Moving deeper into the strength of schedule conversation, here are the factors that must go in the Irish’s favor to be considered for playoff inclusion:

  • The selection committee’s new scheduling metric gives extra credit for beating quality teams while lessening the impact of losses to elite competition. While Notre Dame’s setbacks against Miami and Texas A&M would qualify, the remaining slate offers only three potential opportunities at wins that would fall under “quality” by the selection committee’s definition — NC State, USC and Navy.
  • As it stands, none of those three unbeaten opponents left on the schedule are ranked inside the AP Top 25, but that will change if the Wolfpack (3-0) win their next three games against Duke, Virginia Tech and Campbell prior to traveling to South Bend on Oct. 11. 
  • USC will only be ranked when the Trojans go to Notre Dame the following weekend if they’re able to take out Michigan State, unbeaten Illinois and Michigan over the next four weeks.
  • As for Navy, the Midshipmen have the longest runway to be ranked at the time of their matchup with the Irish on Nov. 8. Last season, one of Notre Dame’s quality wins during its run to the playoff was a 51-14 victory over Navy in October. However, that Irish team finished 11-1, not 10-2.

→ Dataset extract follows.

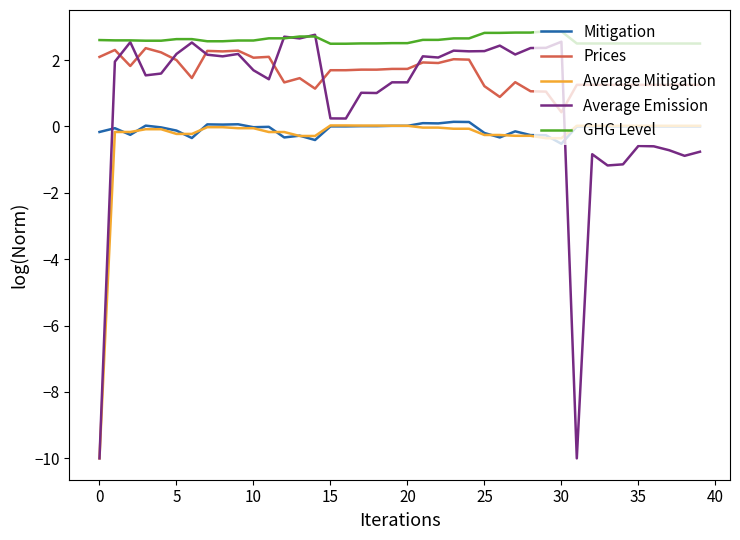

What is the smallest value displayed?

-10.0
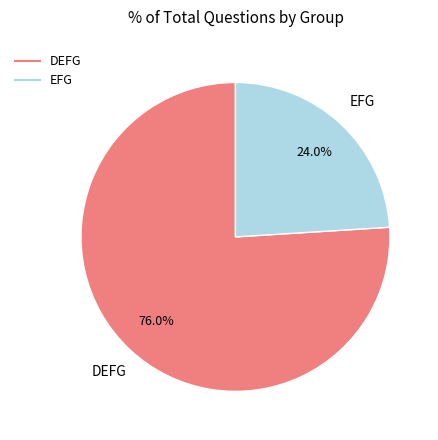

To the nearest percent, what is the combined percentage of DEFG and EFG?

100%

There’s also the “what happens elsewhere” element to Notre Dame’s playoff hopes. If five spots are secured by the SEC, Big Ten, Big 12, ACC and Group of Five’s respective champions, those other seven seeds will likely include — at minimum — runner-up finishers from the SEC and Big Ten.

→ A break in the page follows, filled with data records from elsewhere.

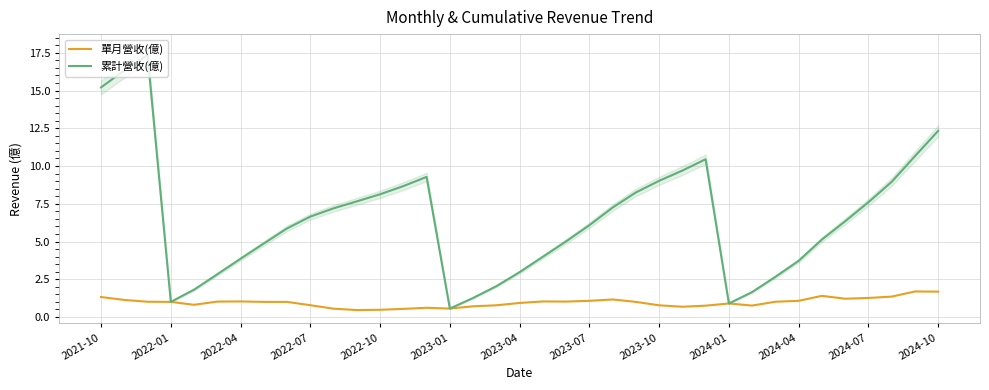

Is it true that 累計營收(億) equals 3.9 at 2022-04?

True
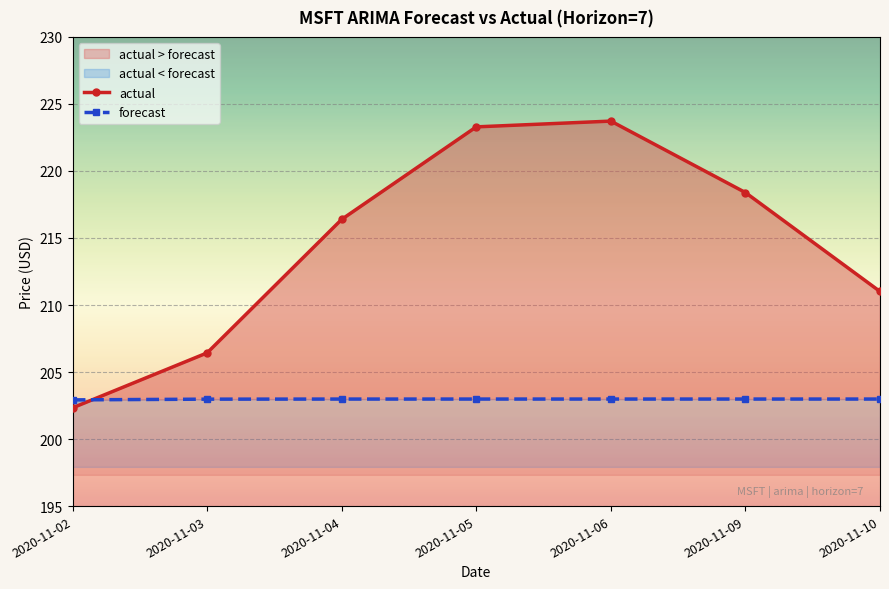

True or false: forecast and actual cross at least once.

True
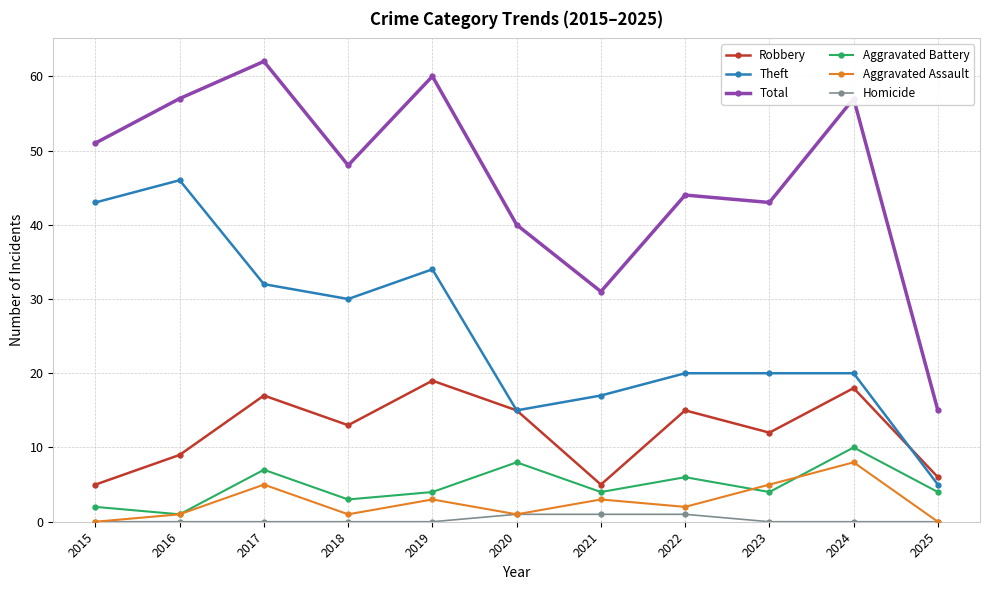

Is it true that Aggravated Battery equals 7 at 2017?

True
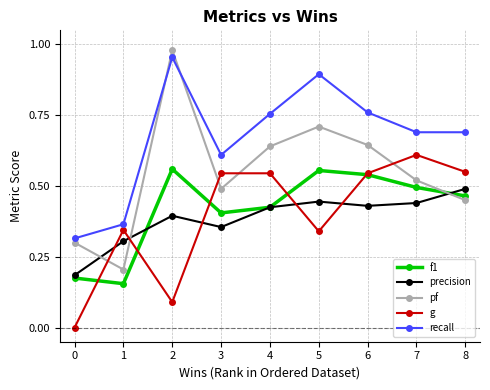

Is the value of g at 8 greater than the value of recall at 6?

No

Eleven SEC teams were ranked in last week’s AP poll, a new record. The conference is going to beat itself up over the next 10 weeks and change, but we’re expecting multiple finishers with at least 10 wins. In the Big Ten, unbeatens Penn State and Oregon play each other on Sept. 27, while top-ranked Ohio State’s remaining matchups with ranked competition come against Illinois, Penn State and Michigan.

Looking ahead, let’s say the Big Ten puts at least two others behind its league champion in the playoff with the same number coming from the SEC. Now, a potential 10-win Notre Dame squad is battling for three at-large spots with possible second-place finishers from the Big 12 and ACC.

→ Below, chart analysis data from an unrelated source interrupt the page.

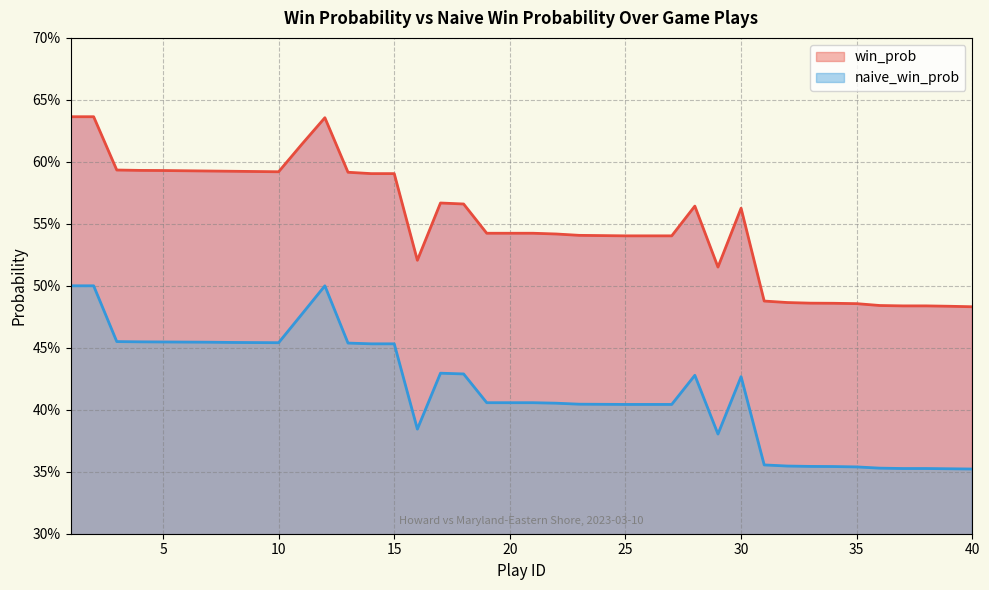

What is the minimum value shown in the chart?

0.4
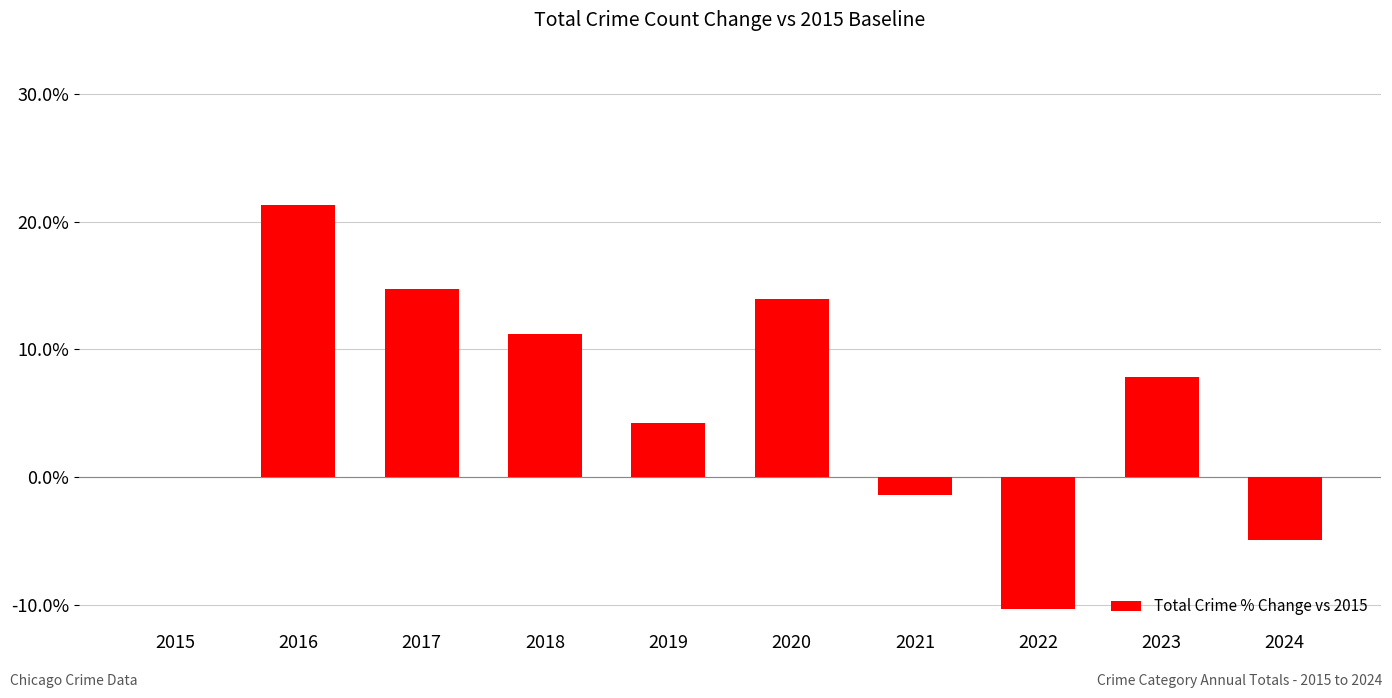

What is the difference between the maximum and second lowest values?

0.3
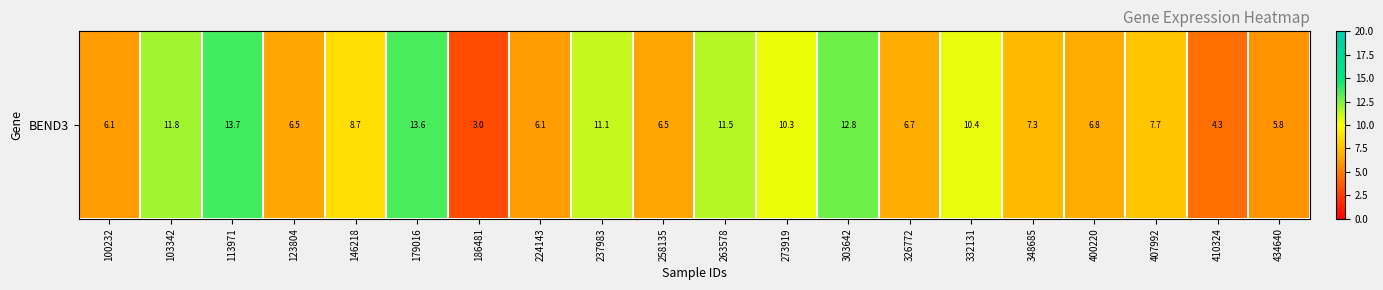

What is the difference between the maximum and second lowest values?

9.3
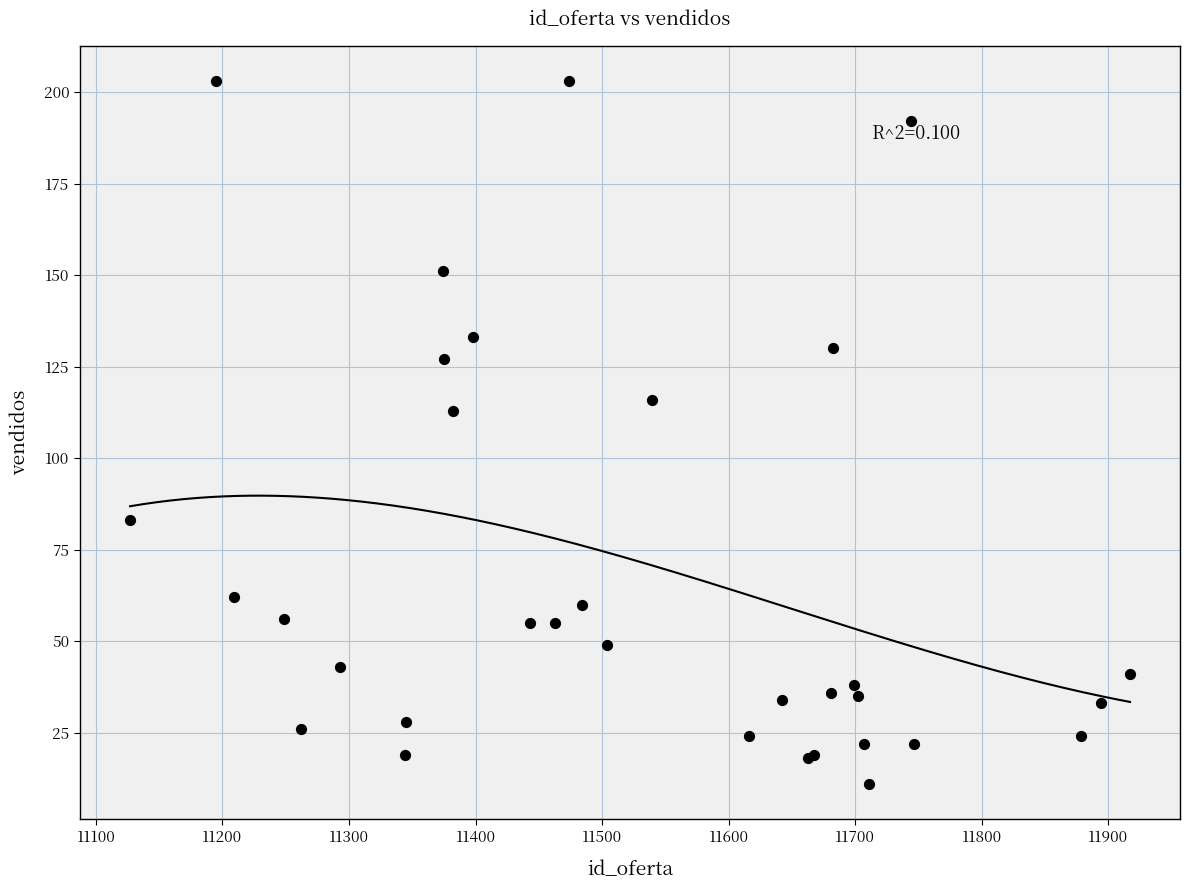

What Y value in the scatter plot is closest to 107?

113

And what happens if South Florida and Tulane win out, then face off in the American title game? If the Green Wave’s lone loss comes to the Bulls during conference championship weekend, the Group of Six chaos scenario would unfold with possibly two entries in the playoff.

Tulane travels to nationally-ranked Ole Miss in Week 4, a pivotal matchup for Jon Sumrall’s team and an opportunity for a quality win. This is a numbers game for Marcus Freeman and the Irish moving forward. Notre Dame’s best-case scenario is a 10-2 finish with ranked victories over NC State, USC and Navy the rest of the the way along with a logjam near the top of the SEC and Big Ten with multiple losses from those in the playoff discussion.

Rooting for Miami and Texas A&M to continue hot starts wouldn’t hurt. When the playoff expanded to 12 teams ahead of the 2024 season, the new format looked advantageous for the Irish, who were almost assured a spot annually as long as they reached 10 wins.

That may no longer the case a year later, not with the updated “record strength” addition for sorting teams from the selection committee and Notre Dame unexpectedly losing consecutive games in the fourth quarter to open the 2025 season.